#### [WORK REQUEST]
Display each line of the records that contains the word "тепер".
__________________________________________________
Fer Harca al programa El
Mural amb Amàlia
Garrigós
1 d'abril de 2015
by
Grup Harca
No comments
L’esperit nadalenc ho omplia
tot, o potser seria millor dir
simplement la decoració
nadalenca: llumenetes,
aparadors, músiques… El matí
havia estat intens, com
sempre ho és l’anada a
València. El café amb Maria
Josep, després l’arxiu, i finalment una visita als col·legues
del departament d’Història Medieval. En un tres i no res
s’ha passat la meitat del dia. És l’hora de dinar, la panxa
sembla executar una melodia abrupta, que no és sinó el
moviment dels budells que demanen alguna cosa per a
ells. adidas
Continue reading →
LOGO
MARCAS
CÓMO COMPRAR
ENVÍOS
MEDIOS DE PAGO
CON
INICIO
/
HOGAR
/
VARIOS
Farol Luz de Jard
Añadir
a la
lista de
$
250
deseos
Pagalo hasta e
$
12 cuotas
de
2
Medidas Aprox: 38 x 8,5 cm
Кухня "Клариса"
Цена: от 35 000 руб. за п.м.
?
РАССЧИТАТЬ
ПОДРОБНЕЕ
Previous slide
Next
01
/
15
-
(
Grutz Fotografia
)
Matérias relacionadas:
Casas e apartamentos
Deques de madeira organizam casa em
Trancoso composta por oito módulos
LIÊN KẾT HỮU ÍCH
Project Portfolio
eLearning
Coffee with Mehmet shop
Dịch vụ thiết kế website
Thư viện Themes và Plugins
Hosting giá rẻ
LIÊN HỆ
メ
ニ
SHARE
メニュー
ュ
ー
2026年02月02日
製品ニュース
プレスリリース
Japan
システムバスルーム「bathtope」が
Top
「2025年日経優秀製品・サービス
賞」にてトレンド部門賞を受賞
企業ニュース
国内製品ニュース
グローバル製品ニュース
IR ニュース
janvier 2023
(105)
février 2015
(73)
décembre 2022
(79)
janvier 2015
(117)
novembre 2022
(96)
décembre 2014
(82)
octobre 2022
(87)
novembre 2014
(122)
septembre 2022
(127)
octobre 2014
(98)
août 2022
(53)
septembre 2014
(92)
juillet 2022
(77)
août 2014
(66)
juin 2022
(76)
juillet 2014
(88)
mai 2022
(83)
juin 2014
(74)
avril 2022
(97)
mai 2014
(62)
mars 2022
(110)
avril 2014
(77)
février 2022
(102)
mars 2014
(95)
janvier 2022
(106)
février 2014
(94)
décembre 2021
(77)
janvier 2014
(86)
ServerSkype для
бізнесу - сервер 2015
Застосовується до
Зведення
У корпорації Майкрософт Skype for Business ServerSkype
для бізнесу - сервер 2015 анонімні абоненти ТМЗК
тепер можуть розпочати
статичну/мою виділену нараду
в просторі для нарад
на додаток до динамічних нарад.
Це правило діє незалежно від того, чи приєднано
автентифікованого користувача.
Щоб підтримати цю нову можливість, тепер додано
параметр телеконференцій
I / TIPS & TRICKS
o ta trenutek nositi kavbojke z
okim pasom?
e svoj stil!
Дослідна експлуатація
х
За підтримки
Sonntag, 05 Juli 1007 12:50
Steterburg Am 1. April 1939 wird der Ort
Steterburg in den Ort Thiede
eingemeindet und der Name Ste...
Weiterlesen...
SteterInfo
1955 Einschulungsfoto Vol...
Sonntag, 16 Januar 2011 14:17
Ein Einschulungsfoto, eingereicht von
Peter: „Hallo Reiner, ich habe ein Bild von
__________________________________________________
#### [OUTPUT FOR THIS TASK]
тепер можуть розпочати
Щоб підтримати цю нову можливість, тепер додано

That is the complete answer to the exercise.